Socialist leader Aubry carpeted

Socialist Party leader Martine Aubry has won the annual Carpette Anglaise

SOCIALIST Party leader Martine Aubry has won the annual Carpette Anglaise “award” for disservice to the French language, for allegedly using slogans such “What would Jaurès do?”

The phrase compares a revered Socialist MP, assassinated in 1914, with one favoured by US evangelicals, “What would Jesus do?”

The Carpette award is made annually by a panel of French language lovers, upset at the encroachment of English (carpette means “doormat”).

Aubry is also accused of using the word “care” for her social policies.

Runner-up was the commander of the French army, General Hervé Charpentier, for saying: “There is no doubt about it: the only possible working language [in the army] is English.”

A Special Foreign Prize was awarded to the president of Rwanda, Paul Kagamé, for having withdrawn from the International Organisation of La Francophonie (which builds links between French-speaking nations) and joined the Commonwealth.

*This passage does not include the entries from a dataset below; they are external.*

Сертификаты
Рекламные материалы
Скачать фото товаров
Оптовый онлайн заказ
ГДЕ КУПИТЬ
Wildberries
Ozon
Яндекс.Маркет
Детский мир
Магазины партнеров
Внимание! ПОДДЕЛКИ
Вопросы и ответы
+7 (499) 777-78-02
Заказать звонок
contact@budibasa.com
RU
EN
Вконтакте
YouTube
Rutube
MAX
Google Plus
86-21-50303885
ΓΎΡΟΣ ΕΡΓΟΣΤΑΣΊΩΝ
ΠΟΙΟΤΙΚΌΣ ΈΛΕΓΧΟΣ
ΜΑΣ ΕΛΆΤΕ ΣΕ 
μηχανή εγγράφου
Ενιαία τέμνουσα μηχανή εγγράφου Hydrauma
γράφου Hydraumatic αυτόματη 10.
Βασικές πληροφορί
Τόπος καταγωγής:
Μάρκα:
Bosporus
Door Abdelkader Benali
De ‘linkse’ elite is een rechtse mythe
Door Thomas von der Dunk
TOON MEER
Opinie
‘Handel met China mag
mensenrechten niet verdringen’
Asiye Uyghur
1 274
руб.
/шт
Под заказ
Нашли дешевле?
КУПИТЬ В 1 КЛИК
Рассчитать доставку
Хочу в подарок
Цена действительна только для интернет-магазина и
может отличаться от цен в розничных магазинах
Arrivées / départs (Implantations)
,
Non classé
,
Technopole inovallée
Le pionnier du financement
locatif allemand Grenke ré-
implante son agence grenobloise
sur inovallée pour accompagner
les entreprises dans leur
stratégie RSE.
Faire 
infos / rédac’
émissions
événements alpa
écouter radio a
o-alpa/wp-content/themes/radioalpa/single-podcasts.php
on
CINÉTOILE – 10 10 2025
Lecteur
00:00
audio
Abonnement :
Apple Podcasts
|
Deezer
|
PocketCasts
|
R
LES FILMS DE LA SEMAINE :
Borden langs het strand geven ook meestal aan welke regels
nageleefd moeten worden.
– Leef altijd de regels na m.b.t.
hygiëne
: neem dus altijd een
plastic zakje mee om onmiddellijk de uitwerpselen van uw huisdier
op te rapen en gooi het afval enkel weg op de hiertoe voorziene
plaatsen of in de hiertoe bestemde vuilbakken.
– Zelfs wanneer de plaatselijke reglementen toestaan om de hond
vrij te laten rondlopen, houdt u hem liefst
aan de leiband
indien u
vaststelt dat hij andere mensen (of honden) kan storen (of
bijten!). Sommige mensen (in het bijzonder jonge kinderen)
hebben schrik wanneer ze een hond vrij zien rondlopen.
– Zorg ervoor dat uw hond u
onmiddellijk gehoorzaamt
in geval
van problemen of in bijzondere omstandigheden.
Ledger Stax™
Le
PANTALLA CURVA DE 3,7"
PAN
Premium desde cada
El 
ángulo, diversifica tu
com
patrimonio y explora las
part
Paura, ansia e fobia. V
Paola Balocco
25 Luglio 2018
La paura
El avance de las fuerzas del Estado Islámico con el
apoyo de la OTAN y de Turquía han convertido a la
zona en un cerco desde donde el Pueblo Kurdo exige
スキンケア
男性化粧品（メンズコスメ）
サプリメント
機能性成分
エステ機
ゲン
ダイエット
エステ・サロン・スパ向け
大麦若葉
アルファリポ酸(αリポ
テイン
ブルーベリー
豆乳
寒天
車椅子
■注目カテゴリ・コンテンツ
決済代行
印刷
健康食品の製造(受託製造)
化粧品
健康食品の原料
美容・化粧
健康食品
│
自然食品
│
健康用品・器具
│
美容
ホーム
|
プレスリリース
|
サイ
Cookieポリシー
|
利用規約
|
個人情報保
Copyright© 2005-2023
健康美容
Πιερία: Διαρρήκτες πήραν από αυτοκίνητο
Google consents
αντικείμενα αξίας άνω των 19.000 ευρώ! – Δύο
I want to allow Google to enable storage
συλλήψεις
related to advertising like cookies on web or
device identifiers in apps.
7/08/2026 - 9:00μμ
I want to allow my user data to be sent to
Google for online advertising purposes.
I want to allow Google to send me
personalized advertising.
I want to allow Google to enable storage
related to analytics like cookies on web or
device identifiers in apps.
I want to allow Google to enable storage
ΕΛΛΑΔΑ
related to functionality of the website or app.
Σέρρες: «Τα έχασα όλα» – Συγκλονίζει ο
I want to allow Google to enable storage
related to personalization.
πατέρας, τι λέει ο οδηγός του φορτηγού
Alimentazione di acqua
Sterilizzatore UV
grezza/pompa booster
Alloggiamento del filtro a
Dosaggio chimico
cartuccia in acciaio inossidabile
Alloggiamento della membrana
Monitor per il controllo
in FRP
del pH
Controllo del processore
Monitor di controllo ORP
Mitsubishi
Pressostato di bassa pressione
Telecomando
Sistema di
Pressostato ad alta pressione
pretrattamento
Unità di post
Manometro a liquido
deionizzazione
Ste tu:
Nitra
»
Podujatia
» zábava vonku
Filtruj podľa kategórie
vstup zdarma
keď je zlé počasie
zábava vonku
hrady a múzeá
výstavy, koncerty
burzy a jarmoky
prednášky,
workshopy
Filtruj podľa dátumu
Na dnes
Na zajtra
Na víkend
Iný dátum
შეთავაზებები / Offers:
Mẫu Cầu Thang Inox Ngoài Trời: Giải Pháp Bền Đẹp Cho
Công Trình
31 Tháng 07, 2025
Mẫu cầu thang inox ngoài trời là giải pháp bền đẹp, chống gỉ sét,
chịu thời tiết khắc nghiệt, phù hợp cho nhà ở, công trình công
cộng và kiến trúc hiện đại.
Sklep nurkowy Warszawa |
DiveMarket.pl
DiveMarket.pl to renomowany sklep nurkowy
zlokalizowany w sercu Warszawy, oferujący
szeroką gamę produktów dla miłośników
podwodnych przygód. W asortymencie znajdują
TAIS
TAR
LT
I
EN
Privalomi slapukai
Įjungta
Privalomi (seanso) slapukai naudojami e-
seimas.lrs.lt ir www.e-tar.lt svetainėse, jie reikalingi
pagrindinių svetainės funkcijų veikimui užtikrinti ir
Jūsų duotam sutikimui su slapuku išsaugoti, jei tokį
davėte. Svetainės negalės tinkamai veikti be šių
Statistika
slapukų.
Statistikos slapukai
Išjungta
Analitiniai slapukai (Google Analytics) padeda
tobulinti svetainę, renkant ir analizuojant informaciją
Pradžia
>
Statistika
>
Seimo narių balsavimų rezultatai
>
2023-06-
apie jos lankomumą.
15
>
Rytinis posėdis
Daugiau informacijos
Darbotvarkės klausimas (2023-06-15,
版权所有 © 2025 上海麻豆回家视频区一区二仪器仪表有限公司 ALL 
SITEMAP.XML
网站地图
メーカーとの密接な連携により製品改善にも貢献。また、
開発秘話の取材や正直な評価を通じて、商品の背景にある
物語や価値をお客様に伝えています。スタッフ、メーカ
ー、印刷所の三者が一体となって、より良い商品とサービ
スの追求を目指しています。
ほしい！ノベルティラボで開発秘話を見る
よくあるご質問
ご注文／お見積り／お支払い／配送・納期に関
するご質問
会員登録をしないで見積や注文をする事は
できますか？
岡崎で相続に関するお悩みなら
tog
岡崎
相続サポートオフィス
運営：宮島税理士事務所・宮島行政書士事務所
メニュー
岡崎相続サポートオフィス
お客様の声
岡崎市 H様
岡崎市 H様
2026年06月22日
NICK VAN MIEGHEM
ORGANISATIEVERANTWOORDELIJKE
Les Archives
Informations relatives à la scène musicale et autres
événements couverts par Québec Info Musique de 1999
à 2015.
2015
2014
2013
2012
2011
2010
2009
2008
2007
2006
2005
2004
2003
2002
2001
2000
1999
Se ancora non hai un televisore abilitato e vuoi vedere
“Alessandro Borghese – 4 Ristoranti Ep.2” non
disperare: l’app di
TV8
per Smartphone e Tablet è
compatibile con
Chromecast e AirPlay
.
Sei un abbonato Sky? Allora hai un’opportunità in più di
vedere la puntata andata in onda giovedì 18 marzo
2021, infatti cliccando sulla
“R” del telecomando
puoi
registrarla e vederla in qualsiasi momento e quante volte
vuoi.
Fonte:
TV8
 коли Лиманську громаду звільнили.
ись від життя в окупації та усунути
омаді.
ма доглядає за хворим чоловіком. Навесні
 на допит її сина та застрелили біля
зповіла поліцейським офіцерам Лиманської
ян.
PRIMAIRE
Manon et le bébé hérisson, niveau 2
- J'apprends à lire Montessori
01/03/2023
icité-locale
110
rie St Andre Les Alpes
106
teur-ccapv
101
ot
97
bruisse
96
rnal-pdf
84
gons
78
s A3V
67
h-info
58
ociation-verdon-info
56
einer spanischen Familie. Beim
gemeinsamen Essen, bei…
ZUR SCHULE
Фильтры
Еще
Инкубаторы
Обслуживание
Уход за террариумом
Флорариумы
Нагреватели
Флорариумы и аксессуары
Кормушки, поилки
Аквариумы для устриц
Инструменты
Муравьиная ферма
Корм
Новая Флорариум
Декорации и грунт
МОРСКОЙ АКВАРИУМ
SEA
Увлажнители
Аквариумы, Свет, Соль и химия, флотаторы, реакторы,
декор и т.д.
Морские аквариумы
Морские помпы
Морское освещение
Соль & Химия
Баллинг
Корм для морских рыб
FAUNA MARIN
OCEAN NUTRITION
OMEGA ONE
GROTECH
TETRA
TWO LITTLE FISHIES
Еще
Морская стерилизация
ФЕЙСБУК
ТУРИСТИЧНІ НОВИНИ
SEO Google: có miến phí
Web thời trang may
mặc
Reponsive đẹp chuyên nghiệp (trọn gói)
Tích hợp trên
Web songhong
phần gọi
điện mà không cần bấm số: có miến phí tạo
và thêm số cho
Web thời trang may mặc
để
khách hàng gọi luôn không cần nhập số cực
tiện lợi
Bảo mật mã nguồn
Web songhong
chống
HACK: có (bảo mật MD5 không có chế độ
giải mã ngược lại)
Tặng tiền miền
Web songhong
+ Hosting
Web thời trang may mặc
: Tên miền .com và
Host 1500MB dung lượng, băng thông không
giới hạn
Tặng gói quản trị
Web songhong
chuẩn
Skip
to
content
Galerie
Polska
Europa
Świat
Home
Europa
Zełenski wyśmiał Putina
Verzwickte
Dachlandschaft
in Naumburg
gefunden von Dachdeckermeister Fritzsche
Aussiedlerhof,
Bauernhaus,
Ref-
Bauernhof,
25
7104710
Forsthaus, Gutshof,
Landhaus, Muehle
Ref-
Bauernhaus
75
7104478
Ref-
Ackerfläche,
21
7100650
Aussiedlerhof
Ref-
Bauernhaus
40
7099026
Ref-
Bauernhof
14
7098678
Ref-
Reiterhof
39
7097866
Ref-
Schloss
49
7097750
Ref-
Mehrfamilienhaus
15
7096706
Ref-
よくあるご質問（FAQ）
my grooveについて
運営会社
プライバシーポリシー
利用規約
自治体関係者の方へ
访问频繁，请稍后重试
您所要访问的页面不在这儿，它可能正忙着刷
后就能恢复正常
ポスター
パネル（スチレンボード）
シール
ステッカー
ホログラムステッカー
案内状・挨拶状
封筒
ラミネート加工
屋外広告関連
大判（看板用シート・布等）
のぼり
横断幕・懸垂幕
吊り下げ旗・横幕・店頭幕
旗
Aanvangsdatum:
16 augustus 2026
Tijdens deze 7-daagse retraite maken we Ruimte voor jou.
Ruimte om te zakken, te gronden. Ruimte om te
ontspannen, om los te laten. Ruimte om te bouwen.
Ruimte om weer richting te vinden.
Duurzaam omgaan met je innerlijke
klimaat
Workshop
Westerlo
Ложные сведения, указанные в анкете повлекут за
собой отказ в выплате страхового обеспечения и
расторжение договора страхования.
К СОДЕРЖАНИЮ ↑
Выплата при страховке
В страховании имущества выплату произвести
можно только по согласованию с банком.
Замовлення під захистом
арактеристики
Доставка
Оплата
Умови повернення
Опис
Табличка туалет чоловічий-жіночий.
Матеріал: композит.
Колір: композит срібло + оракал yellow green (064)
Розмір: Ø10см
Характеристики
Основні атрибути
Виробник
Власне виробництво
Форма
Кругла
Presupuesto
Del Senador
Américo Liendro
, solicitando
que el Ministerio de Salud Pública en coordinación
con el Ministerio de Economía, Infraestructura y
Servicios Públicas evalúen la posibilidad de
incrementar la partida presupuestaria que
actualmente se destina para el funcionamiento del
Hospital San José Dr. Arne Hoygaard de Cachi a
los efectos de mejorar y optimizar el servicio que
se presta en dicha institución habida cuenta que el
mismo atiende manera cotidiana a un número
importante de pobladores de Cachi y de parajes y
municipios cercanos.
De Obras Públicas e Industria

Carpette spokesman Marc Favre d’Echallens said: “We were almost unanimous in choosing Aubry, because she continually uses English slogans. Maybe she took her inspiration from Obama’s campaign. The general’s remarks were pretty excessive, too, all the more so because the army recently printed a document for its troops, explaining why we are fighting, that is only in English. It is quite astonishing.”